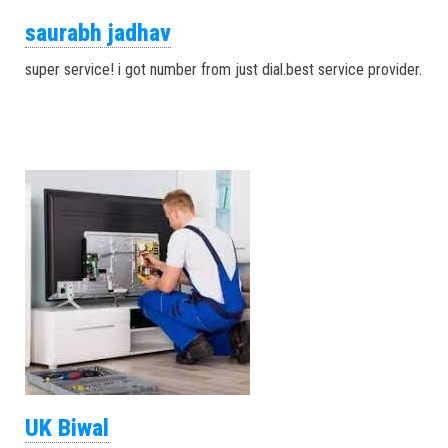
saurabh jadhav
super service! i got number from just dial.best service provider.
UK Biwal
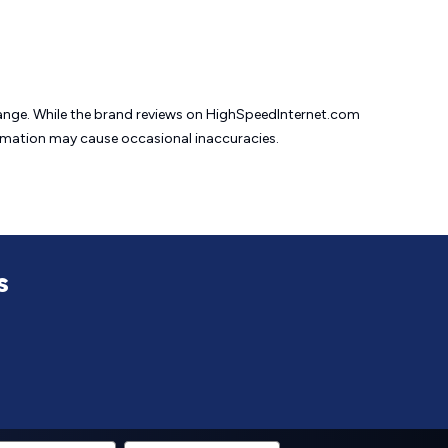
change. While the brand reviews on HighSpeedInternet.com
formation may cause
occasional inaccuracies.
s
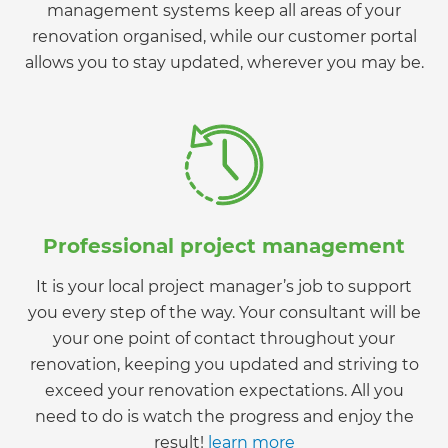
management systems keep all areas of your
renovation organised, while our customer portal
allows you to stay updated, wherever you may be.
Professional project management
It is your local project manager’s job to support
you every step of the way. Your consultant will be
your one point of contact throughout your
renovation, keeping you updated and striving to
exceed your renovation expectations. All you
need to do is watch the progress and enjoy the
result!
learn more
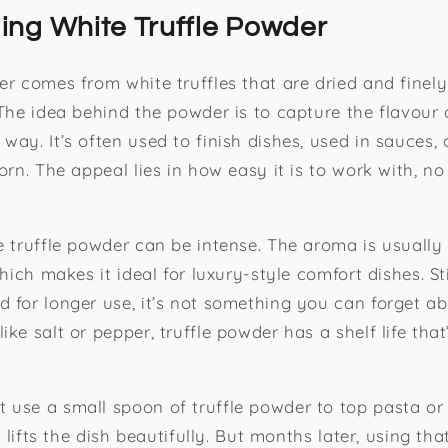
ng White Truffle Powder
er comes from white truffles that are dried and finel
The idea behind the powder is to capture the flavour o
way. It’s often used to finish dishes, used in sauces,
orn. The appeal lies in how easy it is to work with, no
e truffle powder can be intense. The aroma is usually
which makes it ideal for luxury-style comfort dishes. Sti
 for longer use, it’s not something you can forget ab
ke salt or pepper, truffle powder has a shelf life tha
use a small spoon of truffle powder to top pasta or
ur lifts the dish beautifully. But months later, using th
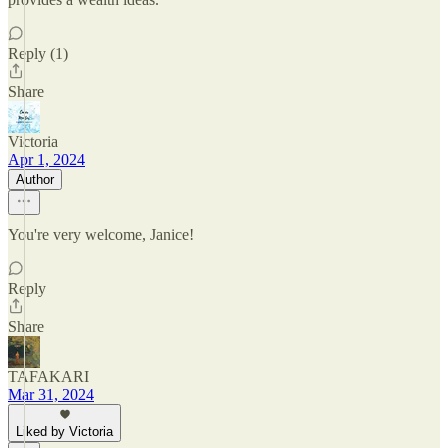
Reply (1)
Share
Victoria
Apr 1, 2024
Author
You're very welcome, Janice!
Reply
Share
TAFAKARI
Mar 31, 2024
Liked by Victoria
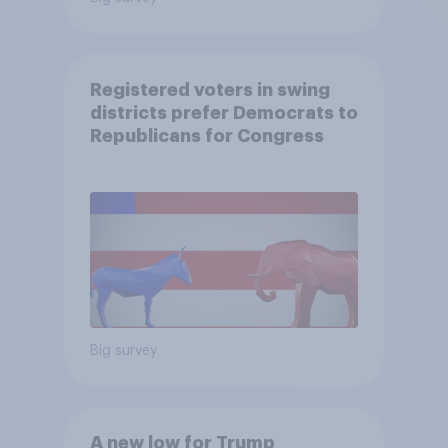
Registered voters in swing
districts prefer Democrats to
Republicans for Congress
Big survey
A new low for Trump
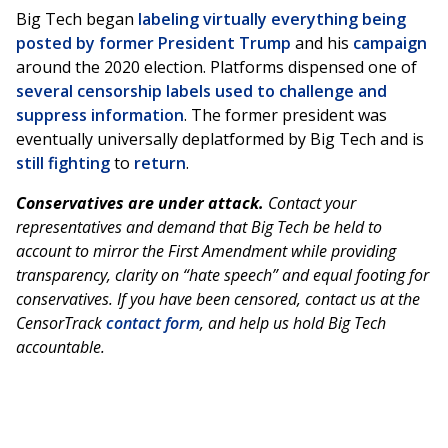
Big Tech began
labeling virtually everything being
posted by former President Trump
and his
campaign
around the 2020 election. Platforms dispensed one of
several censorship labels used to challenge and
suppress information
. The former president was
eventually universally deplatformed by Big Tech and is
still fighting
to
return
.
Conservatives are under attack.
Contact your
representatives and demand that Big Tech be held to
account to mirror the First Amendment while providing
transparency, clarity on “hate speech” and equal footing for
conservatives. If you have been censored, contact us at the
CensorTrack
contact form
, and help us hold Big Tech
accountable.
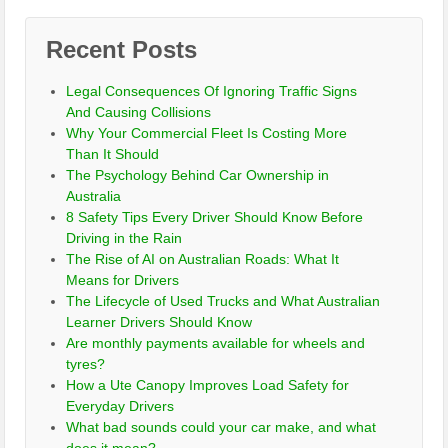
Recent Posts
Legal Consequences Of Ignoring Traffic Signs
And Causing Collisions
Why Your Commercial Fleet Is Costing More
Than It Should
The Psychology Behind Car Ownership in
Australia
8 Safety Tips Every Driver Should Know Before
Driving in the Rain
The Rise of AI on Australian Roads: What It
Means for Drivers
The Lifecycle of Used Trucks and What Australian
Learner Drivers Should Know
Are monthly payments available for wheels and
tyres?
How a Ute Canopy Improves Load Safety for
Everyday Drivers
What bad sounds could your car make, and what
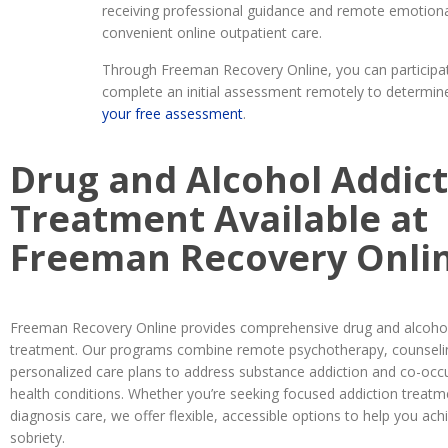
receiving professional guidance and remote emotiona
convenient online outpatient care.
Through Freeman Recovery Online, you can participate
complete an initial assessment remotely to determine 
your free assessment
.
Drug and Alcohol Addic
Treatment Available at
Freeman Recovery Onli
Freeman Recovery Online provides comprehensive drug and alcohol
treatment. Our programs combine remote psychotherapy, counseli
personalized care plans to address substance addiction and co-occ
health conditions. Whether you’re seeking focused addiction treatm
diagnosis care, we offer flexible, accessible options to help you ach
sobriety.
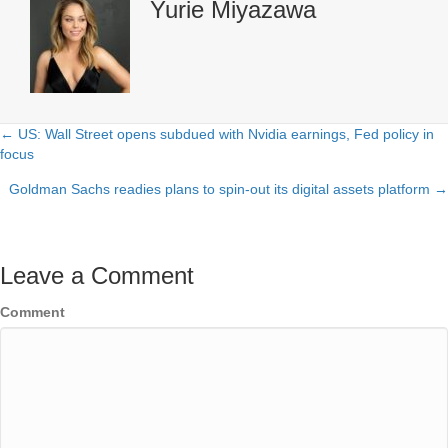
Yurie Miyazawa
← US: Wall Street opens subdued with Nvidia earnings, Fed policy in
Posts
focus
navigation
Goldman Sachs readies plans to spin-out its digital assets platform →
Leave a Comment
Comment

::::

Change every occurrence of "Big Tech" in the rows above to "major platforms", leaving all other text unchanged. Leave the pictures out of your answer.

■ **Response box**
saurabh jadhav
super service! i got number from just dial.best service provider.
UK Biwal
change. While the brand reviews on HighSpeedInternet.com
formation may cause
occasional inaccuracies.
s
management systems keep all areas of your
renovation organised, while our customer portal
allows you to stay updated, wherever you may be.
Professional project management
It is your local project manager’s job to support
you every step of the way. Your consultant will be
your one point of contact throughout your
renovation, keeping you updated and striving to
exceed your renovation expectations. All you
need to do is watch the progress and enjoy the
result!
learn more
ng White Truffle Powder
er comes from white truffles that are dried and finel
The idea behind the powder is to capture the flavour o
way. It’s often used to finish dishes, used in sauces,
orn. The appeal lies in how easy it is to work with, no
e truffle powder can be intense. The aroma is usually
which makes it ideal for luxury-style comfort dishes. Sti
 for longer use, it’s not something you can forget ab
ke salt or pepper, truffle powder has a shelf life tha
use a small spoon of truffle powder to top pasta or
ur lifts the dish beautifully. But months later, using th
Reply (1)
Share
Victoria
Apr 1, 2024
Author
You're very welcome, Janice!
Reply
Share
TAFAKARI
Mar 31, 2024
Liked by Victoria
Registered voters in swing
districts prefer Democrats to
Republicans for Congress
Big survey
A new low for Trump
major platforms began
labeling virtually everything being
posted by former President Trump
and his
campaign
around the 2020 election. Platforms dispensed one of
several censorship labels used to challenge and
suppress information
. The former president was
eventually universally deplatformed by major platforms and is
still fighting
to
return
.
Conservatives are under attack.
Contact your
representatives and demand that major platforms be held to
account to mirror the First Amendment while providing
transparency, clarity on “hate speech” and equal footing for
conservatives. If you have been censored, contact us at the
CensorTrack
contact form
, and help us hold major platforms
accountable.
Recent Posts
Legal Consequences Of Ignoring Traffic Signs
And Causing Collisions
Why Your Commercial Fleet Is Costing More
Than It Should
The Psychology Behind Car Ownership in
Australia
8 Safety Tips Every Driver Should Know Before
Driving in the Rain
The Rise of AI on Australian Roads: What It
Means for Drivers
The Lifecycle of Used Trucks and What Australian
Learner Drivers Should Know
Are monthly payments available for wheels and
tyres?
How a Ute Canopy Improves Load Safety for
Everyday Drivers
What bad sounds could your car make, and what
receiving professional guidance and remote emotiona
convenient online outpatient care.
Through Freeman Recovery Online, you can participate
complete an initial assessment remotely to determine 
your free assessment
.
Drug and Alcohol Addic
Treatment Available at
Freeman Recovery Onli
Freeman Recovery Online provides comprehensive drug and alcohol
treatment. Our programs combine remote psychotherapy, counseli
personalized care plans to address substance addiction and co-occ
health conditions. Whether you’re seeking focused addiction treatm
diagnosis care, we offer flexible, accessible options to help you ach
sobriety.
Yurie Miyazawa
← US: Wall Street opens subdued with Nvidia earnings, Fed policy in
Posts
focus
navigation
Goldman Sachs readies plans to spin-out its digital assets platform →
Leave a Comment
Comment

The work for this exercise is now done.